Our culture is falling in love with nutritionism right now: every week a new study comes out touting the new big discovery - it's antioxidents that's the key. No, wait, it's omega-3s. Saturated fats are the worst thing. Nope, caffeine is even is worse. Break out the wheaties: it's more dietary fiber that you need.
You'll see a lot of examples of nutrients being added back into processed foods. They bleached the flour for the bread, which leached all the nutrients out. Soon they realized that people were suffering from vitamin D deficiencies, so they added vitamin D to bread. But that bread will never be as good for you as a loaf made from a non-bleached flour that never had the vitamin D removed in the first place.
Here is an article Michael Pollan wrote that sums up In Defense of Food much better than I can.
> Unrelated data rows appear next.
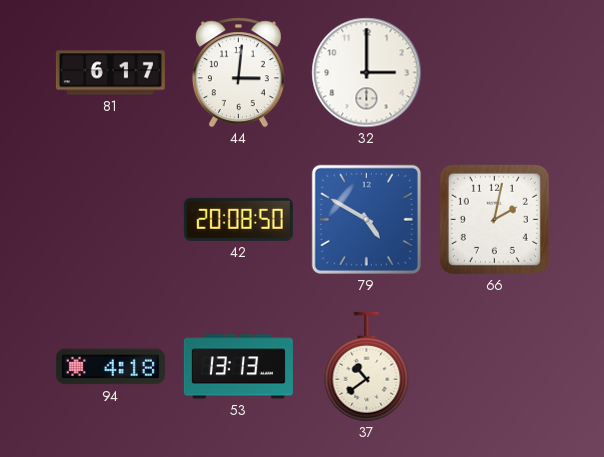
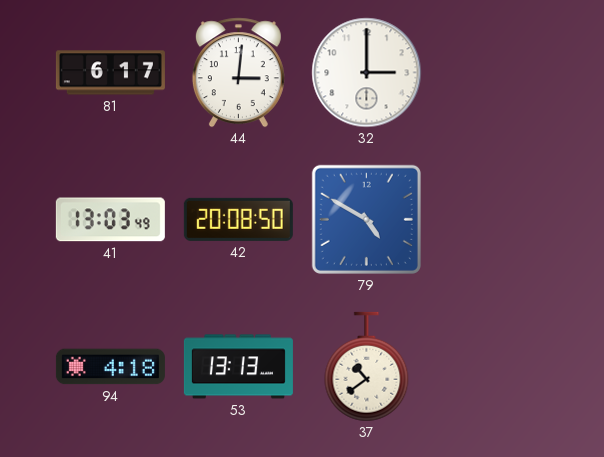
41: none -> 13:03
66: 2:02 -> none
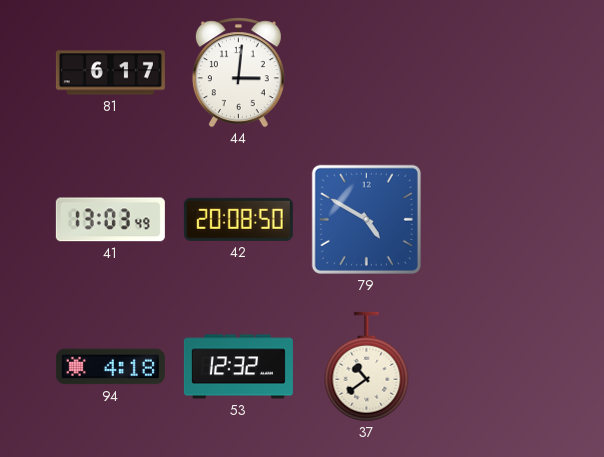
32: 3:00 -> none
53: 13:13 -> 12:32
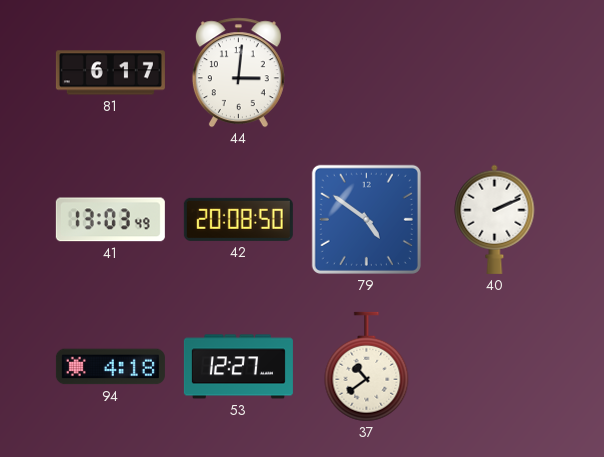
79: 4:50 -> 4:51
40: none -> 2:11
53: 12:32 -> 12:27
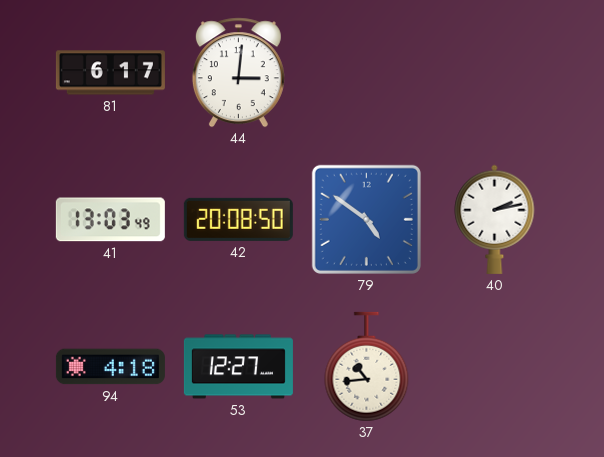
40: 2:11 -> 2:13
37: 10:39 -> 10:44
And as for what this all means for me? It doesn't mean I want to switch to an all-organic, all whole-food diet, but it does make me want to take more care about what I'm putting in my body. It takes a great level of dedication to fully adopt all Pollan's suggestions, and it's not all that practical for me even if I did have the dedication (seeing as I share kitchen space and some meals with the rest of my family, and we do eat fairly well to start with since we have a large garden and eat fresh and canned foods from it all year.) But this book has raised my level of awareness and made me more conscious of the processed foods that I do eat. I won't be following the latest food trends or worrying excessively about the nutritional qualities of what I eat ... I'll just be, to the best of my little abilities, eating food.
Worrying so much about food can't be good for your health. (Paul Rozin)
What nutritionism sees when it looks at the French paradox is a lot of slender French people eating gobs of saturated fat washed down with wine. What it fails to see is a people with a completely different relationship to food than we have.